Class Information

This graduate-level course is intended for first-time teaching assistants in the SMU Physics Department. For the Fall of 2017, all new graduate students and all existing graduate students who will be actively serving as teaching assistants are required to enroll in this course.

-- Stephen Sekula, Associate Professor of Physics


Coordinates:
FOSC 60, Mondays, 10am-10:50am. During the first week of class, we'll meet more frequently to assess communication of problem-solving, and this will reduce the number of weeks we formally meet.
Syllabus
PDF

Contact Information

  • Professor Sekula: ssekula@smu.edu, Fondren Science 39, 8-7832
General Information

This course is intended to introduce graduate students to the foundational skills and approaches in the modern physics education environment. Students will learn to...

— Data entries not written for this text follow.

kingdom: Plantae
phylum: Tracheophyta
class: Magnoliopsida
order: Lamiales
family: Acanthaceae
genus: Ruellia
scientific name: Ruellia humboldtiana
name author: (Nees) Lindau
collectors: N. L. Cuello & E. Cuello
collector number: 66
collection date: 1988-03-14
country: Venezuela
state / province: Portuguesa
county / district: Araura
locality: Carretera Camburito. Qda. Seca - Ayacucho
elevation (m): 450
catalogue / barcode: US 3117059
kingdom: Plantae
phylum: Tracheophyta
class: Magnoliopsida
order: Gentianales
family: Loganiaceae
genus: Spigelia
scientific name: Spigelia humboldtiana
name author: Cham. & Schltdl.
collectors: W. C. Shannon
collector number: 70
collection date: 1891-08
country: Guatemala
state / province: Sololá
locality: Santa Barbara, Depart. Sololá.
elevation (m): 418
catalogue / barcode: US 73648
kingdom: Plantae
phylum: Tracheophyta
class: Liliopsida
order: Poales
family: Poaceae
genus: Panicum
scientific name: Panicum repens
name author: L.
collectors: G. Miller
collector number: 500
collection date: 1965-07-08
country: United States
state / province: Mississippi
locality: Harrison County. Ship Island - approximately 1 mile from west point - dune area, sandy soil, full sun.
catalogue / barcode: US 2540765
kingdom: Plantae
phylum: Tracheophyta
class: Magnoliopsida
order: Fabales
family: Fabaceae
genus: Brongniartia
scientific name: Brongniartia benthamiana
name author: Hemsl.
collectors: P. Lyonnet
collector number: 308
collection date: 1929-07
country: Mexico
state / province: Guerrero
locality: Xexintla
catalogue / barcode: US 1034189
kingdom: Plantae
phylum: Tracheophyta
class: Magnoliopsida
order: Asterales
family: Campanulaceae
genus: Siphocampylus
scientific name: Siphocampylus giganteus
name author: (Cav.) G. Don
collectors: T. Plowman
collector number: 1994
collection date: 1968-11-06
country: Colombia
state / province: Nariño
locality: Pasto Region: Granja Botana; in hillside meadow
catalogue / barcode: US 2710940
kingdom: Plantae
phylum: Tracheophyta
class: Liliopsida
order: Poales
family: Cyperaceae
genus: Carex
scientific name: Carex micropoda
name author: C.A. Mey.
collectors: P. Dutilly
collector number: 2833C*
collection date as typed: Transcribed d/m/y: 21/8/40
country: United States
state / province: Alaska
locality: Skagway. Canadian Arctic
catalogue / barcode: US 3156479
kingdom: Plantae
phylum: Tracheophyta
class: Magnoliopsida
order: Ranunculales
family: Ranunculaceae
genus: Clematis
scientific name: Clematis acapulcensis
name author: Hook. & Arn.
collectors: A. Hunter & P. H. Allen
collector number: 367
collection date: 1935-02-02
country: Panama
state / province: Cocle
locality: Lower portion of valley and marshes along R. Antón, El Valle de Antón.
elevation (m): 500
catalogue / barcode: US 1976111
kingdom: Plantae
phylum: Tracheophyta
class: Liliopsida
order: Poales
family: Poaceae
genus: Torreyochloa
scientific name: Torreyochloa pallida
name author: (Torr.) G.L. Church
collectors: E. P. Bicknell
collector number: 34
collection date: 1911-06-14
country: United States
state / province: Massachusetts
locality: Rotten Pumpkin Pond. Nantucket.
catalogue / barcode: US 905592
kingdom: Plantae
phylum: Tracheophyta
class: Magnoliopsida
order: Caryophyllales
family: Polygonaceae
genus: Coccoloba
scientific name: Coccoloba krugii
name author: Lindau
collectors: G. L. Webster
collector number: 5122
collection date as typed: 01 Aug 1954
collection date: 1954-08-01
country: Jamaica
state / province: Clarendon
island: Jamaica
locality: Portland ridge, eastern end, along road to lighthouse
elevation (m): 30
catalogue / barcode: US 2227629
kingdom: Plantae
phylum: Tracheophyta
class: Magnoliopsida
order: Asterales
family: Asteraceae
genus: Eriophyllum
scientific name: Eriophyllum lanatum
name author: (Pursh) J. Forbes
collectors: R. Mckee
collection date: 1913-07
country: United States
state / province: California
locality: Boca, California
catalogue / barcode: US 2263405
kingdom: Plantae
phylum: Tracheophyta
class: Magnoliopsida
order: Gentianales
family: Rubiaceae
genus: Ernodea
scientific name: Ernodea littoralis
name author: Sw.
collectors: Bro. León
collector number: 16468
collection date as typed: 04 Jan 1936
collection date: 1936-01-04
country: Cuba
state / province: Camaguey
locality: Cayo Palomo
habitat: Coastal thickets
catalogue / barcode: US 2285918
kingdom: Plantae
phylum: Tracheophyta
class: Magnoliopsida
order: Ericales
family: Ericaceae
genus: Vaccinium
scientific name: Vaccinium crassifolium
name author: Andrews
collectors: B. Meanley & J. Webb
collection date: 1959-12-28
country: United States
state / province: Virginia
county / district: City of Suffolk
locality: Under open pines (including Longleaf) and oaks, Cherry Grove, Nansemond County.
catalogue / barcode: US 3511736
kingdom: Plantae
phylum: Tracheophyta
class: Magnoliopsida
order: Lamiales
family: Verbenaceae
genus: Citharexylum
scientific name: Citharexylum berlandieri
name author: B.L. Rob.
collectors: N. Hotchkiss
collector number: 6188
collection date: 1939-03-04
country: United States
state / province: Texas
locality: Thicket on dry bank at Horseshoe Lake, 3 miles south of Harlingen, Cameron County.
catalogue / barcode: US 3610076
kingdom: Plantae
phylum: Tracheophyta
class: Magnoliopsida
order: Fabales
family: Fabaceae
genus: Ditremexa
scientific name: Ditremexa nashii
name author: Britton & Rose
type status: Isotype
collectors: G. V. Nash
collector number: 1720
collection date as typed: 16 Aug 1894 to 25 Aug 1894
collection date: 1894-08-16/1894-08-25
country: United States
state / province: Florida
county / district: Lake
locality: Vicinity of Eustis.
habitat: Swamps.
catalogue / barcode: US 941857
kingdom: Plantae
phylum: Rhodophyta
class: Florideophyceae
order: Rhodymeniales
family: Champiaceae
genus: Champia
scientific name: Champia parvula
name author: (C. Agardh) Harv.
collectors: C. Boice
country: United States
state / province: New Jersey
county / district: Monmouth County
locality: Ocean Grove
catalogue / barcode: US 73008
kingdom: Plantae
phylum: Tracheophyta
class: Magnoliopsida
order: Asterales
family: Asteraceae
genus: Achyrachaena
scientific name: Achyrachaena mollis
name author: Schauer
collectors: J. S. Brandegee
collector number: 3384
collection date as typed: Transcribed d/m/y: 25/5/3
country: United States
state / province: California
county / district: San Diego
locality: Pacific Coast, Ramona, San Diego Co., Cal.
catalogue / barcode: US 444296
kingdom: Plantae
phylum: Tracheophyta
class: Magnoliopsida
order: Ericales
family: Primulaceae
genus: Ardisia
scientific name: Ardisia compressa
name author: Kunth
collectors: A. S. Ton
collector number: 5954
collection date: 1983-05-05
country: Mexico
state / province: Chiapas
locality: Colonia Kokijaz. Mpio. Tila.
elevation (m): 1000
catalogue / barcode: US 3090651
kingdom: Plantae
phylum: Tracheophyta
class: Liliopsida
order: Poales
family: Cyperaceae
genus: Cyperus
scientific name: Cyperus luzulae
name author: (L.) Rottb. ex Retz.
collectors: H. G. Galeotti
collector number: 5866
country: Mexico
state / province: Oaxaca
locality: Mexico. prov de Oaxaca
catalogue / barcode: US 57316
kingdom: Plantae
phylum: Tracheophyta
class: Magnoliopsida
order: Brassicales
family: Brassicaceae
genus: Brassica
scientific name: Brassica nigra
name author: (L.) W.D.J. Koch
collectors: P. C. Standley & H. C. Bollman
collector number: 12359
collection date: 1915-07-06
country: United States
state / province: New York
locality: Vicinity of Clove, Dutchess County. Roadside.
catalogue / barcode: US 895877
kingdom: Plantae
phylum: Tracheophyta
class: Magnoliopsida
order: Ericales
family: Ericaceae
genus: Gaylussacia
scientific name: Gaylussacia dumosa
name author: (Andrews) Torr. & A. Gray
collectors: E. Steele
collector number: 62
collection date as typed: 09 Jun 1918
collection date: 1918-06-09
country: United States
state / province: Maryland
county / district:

  • Understand the methods and applicability of the best researched physics teaching techniques;
  • Craft their own problem-solving approaches and then demonstrate physics problem solving approaches to undergraduates;
  • Engage undergraduates in a team-based problem-solving environment;
  • Improve their performance in the classroom environment (e.g. speaking, writing, and interaction/communication skills);
  • Engage professionally with undergraduates.

Prerequisites

None for this semester, but in the future I anticipate requiring PHYS 3305 or equivalent.

Course Materials

This course will be tightly tied to the cooperative problem-solving sessions that will accompany the introductory physics classes (PHYS 1303, PHYS 1304, PHYS 1307, and PHYS 1308). These are henceforth referred to as "Co-Op Sessions."

Assessment

  • Student in-class problem solving and teaching exercises will be scored using a rubric containing the following categories, each scored on a scale of 0-5. A total score will be computed for each in-class problem solving exercise and a weekly grade assigned based on that performance. The key observation the course instructor has to make and then judge at the end is the overall level of improvement from the beginning to the end, not necessarily the average of these grades. Students should be teaching at the level of a "B" or better on this grade scale at the end to have demonstrated progress and prowess.
    • Organization of pre-class preparation for the problem-solving session
    • Accuracy of the application of physics principles in the demonstration
    • Speaking pace
    • Speaking clarity and orderliness
    • Writing pace
    • Writing clarity and orderliness
    • Engagement with the audience (eye contact, pausing to invite comments or questions, etc.)
    • Overall professionalism (ability to work within time constraints, ability to address audience respectfully and to invite, not end, discussion)
  • Undergraduate evaluations: At least twice during the semester, we will ask undergraduates in the Co-Op sessions to evaluate their embedded student-teacher. These evaluations will be similar, if not identical, to those used for faculty instructors. We will look for improvement from the earliest to the latest evaluation, and see how graduate student-teachers rank compared to departmental averages for introductory physics instruction. Undergraduate assessment will be considered at the "B" level if a graduate student is operating at least at the average of the department teaching level.